'St. Jack' and the Bullies in the Pulpit
Thursday, February 2, 2006
Jack Danforth wishes the Republican right would step down from its pulpit. Instead, he sees a constant flow of religion into national politics. And not just any religion, either, but the us-versus-them, my-God-is-bigger-than-your-God, velvet-fist variety of Christian evangelism.
As a mainline Episcopal priest, retired U.S. senator and diplomat, Danforth worships a humbler God and considers the right's certainty a sin. Legislating against gay marriage, for instance? "It's just cussedness." As he sees it, many Republican leaders have lost their bearings and, if they don't change, will lose their grip on power. Not to mention make the United States a meaner place.
Danforth is no squalling liberal. He is a lifelong Republican. And his own political history shows he is no milquetoast.
A man of God and the GOP, he is speaking out for moderation -- in religion, politics, science and government. The lanky figure once dubbed "St. Jack," not always warmly, for the perch he seemed to occupy on Washington's moral high ground, expects people will sour on the assertive brand of Christianity so closely branded Republican.
"I'm counting on nausea," he says.
In a political year that promises a fresh battle for the national soul, religion is emerging as a tool and a test, with Danforth's words marking a fissure within the GOP. The conservative evangelical Christian movement that helped propel President Bush and congressional Republicans into power has become a big, fat target, even as Democrats and GOP moderates agonize about how to capture more votes from the faithful.

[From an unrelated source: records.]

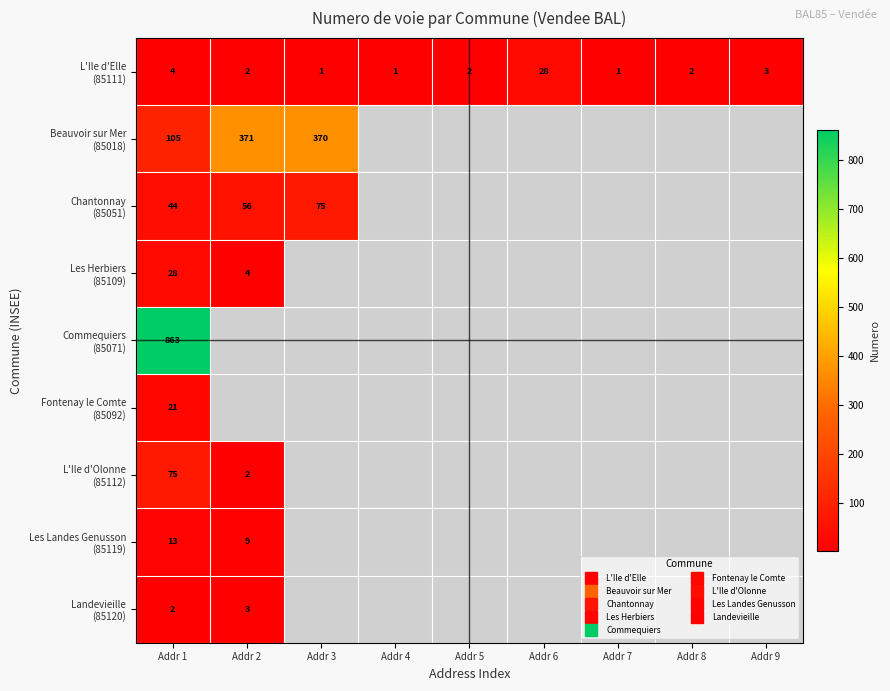

Between Addr 7 and Addr 9, which is larger?

Addr 9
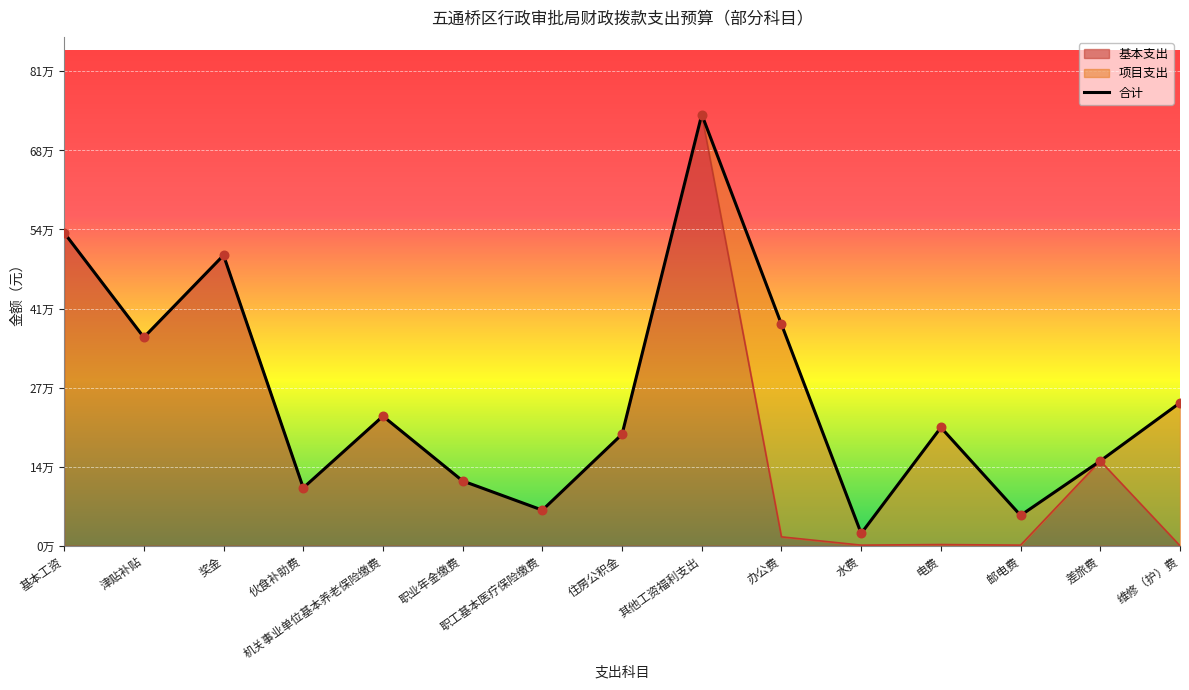

Approximately how many times larger is the value at 电费 compared to 邮电费?

3.9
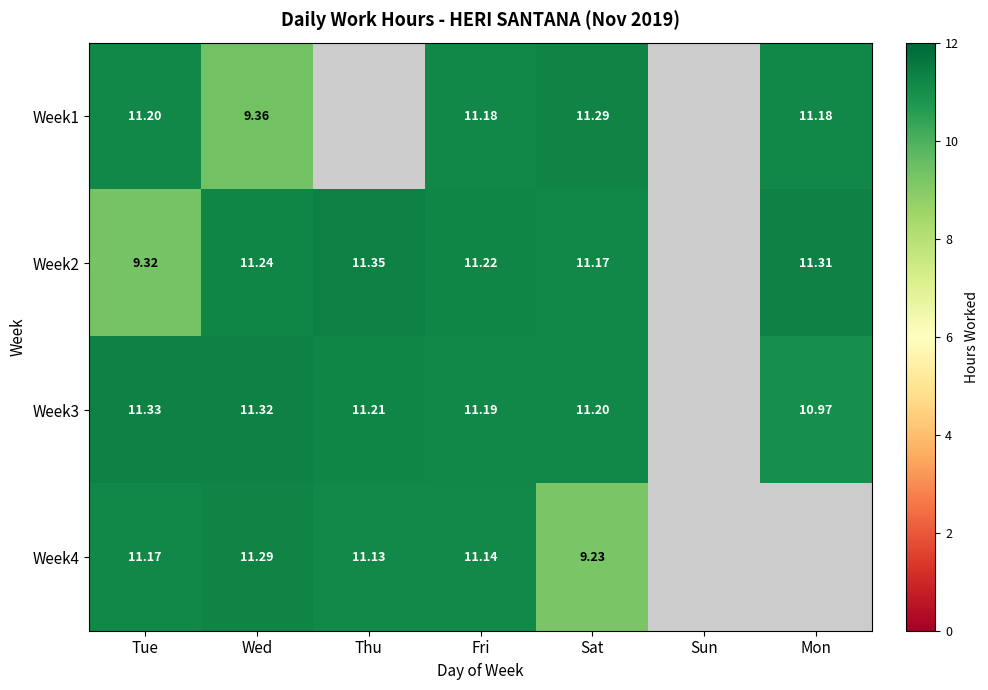

How many data points does each series have?

7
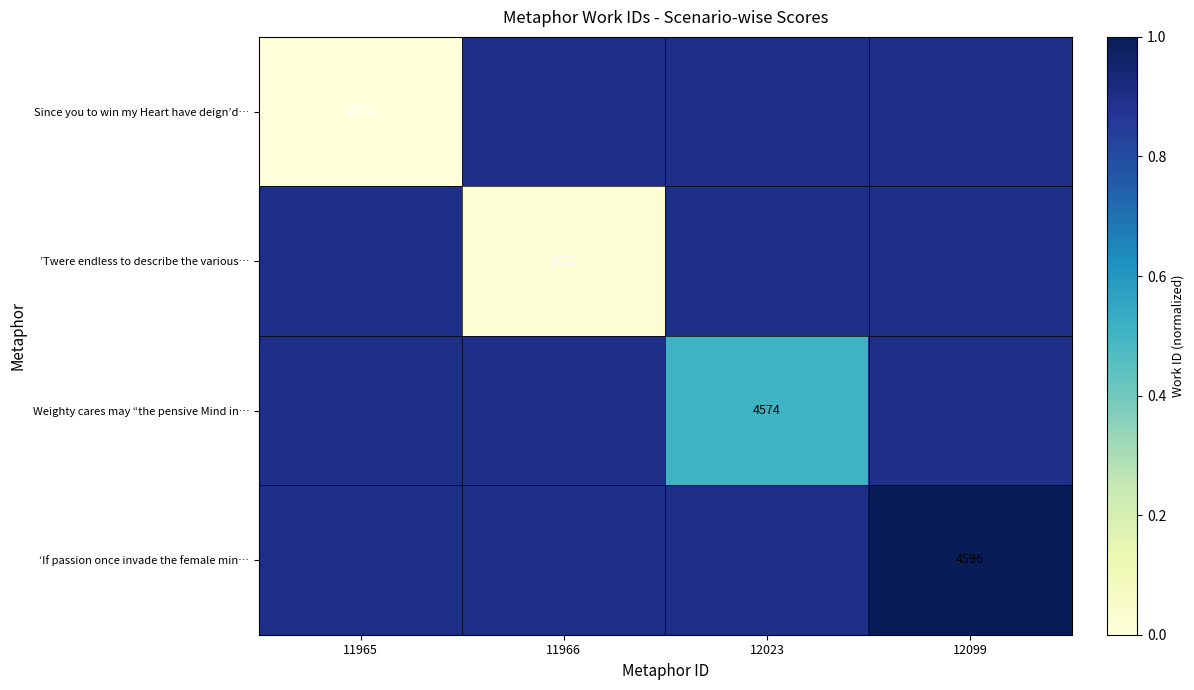

What is the sum of the ‘If passion once invade the female min… values at 11966 and 12099?

1.9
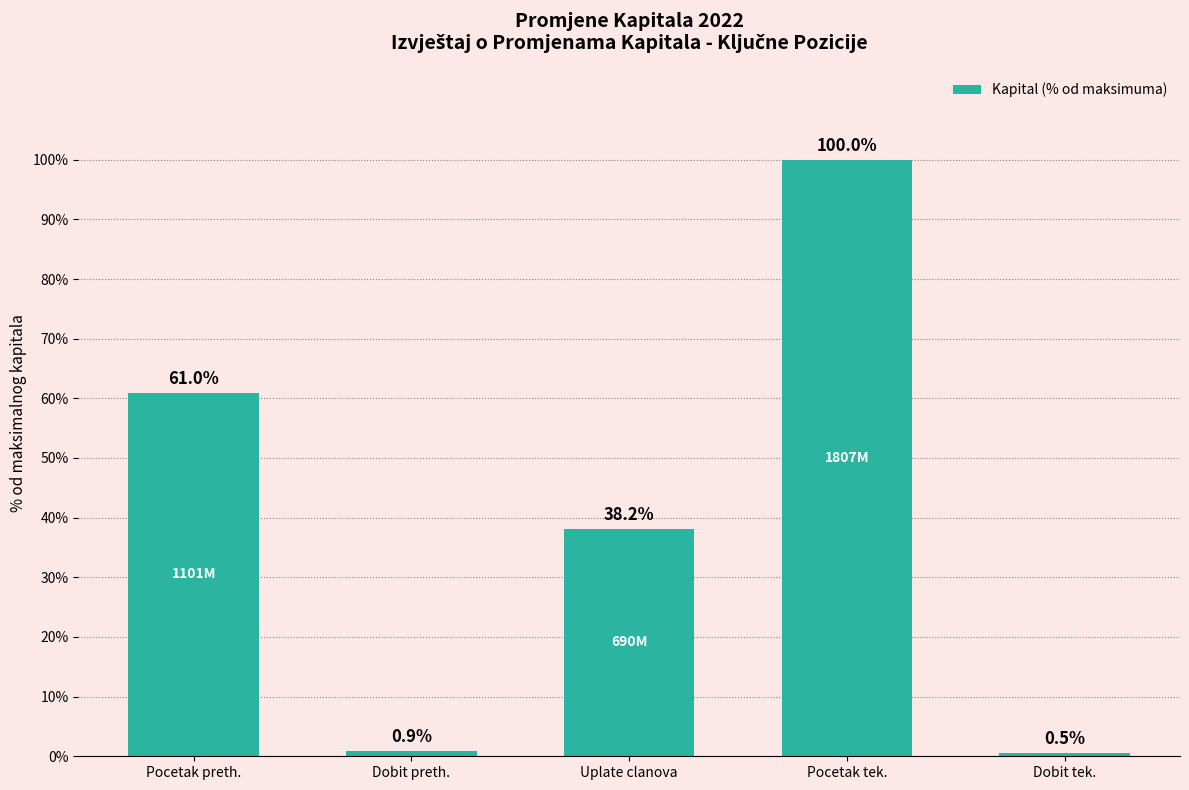

Rank the categories by value from lowest to highest.

Dobit tek., Dobit preth., Uplate clanova, Pocetak preth., Pocetak tek.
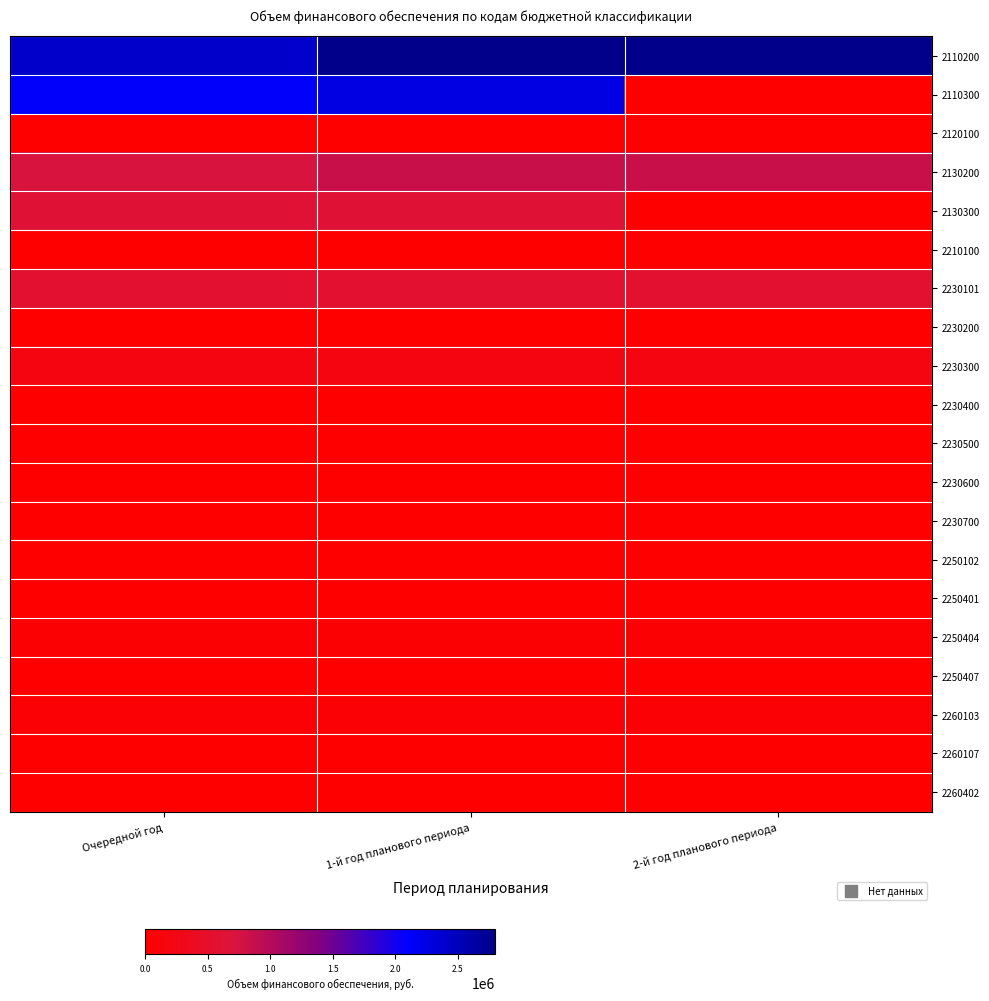

Reading right to left, transcribe all the data shown in this chart.

2110200: 2-й год планового периода=1.0	1-й год планового периода=1.0	Очередной год=0.9
2110300: 2-й год планового периода=0.0	1-й год планового периода=0.8	Очередной год=0.8
2120100: 2-й год планового периода=0.0	1-й год планового периода=0.0	Очередной год=0.0
2130200: 2-й год планового периода=0.3	1-й год планового периода=0.3	Очередной год=0.3
2130300: 2-й год планового периода=0.0	1-й год планового периода=0.2	Очередной год=0.2
2210100: 2-й год планового периода=0.0	1-й год планового периода=0.0	Очередной год=0.0
2230101: 2-й год планового периода=0.2	1-й год планового периода=0.2	Очередной год=0.2
2230200: 2-й год планового периода=0.0	1-й год планового периода=0.0	Очередной год=0.0
2230300: 2-й год планового периода=0.1	1-й год планового периода=0.1	Очередной год=0.1
2230400: 2-й год планового периода=0.0	1-й год планового периода=0.0	Очередной год=0.0
2230500: 2-й год планового периода=0.0	1-й год планового периода=0.0	Очередной год=0.0
2230600: 2-й год планового периода=0.0	1-й год планового периода=0.0	Очередной год=0.0
2230700: 2-й год планового периода=0.0	1-й год планового периода=0.0	Очередной год=0.0
2250102: 2-й год планового периода=0.0	1-й год планового периода=0.0	Очередной год=0.0
2250401: 2-й год планового периода=0.0	1-й год планового периода=0.0	Очередной год=0.0
2250404: 2-й год планового периода=0.0	1-й год планового периода=0.0	Очередной год=0.0
2250407: 2-й год планового периода=0.0	1-й год планового периода=0.0	Очередной год=0.0
2260103: 2-й год планового периода=0.0	1-й год планового периода=0.0	Очередной год=0.0
2260107: 2-й год планового периода=0.0	1-й год планового периода=0.0	Очередной год=0.0
2260402: 2-й год планового периода=0.0	1-й год планового периода=0.0	Очередной год=0.0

"The Republican Party has been taken over by something that it's not," Danforth says over a suitably austere lunch of steamed vegetables in a well-appointed 40th-floor St. Louis club overlooking the Mississippi. "How do traditional Republicans put up with this? They put up with this because it's a winning combination, for now. It won't last."
Why won't it last?
"It won't stand the light of day," Danforth says in one of several conversations. "The more people think about it, the more people will resist it. People do not want a sectarian political party, including a lot of people who are traditional Republicans."
Richard Land gets a big laugh out of that.
The combative voice of the Southern Baptist Convention and confidant of White House political guru Karl Rove has little use for Danforth, however grand his religious and political pedigrees. He describes the former senator as "what was wrong with the Republican Party and why they were a minority party."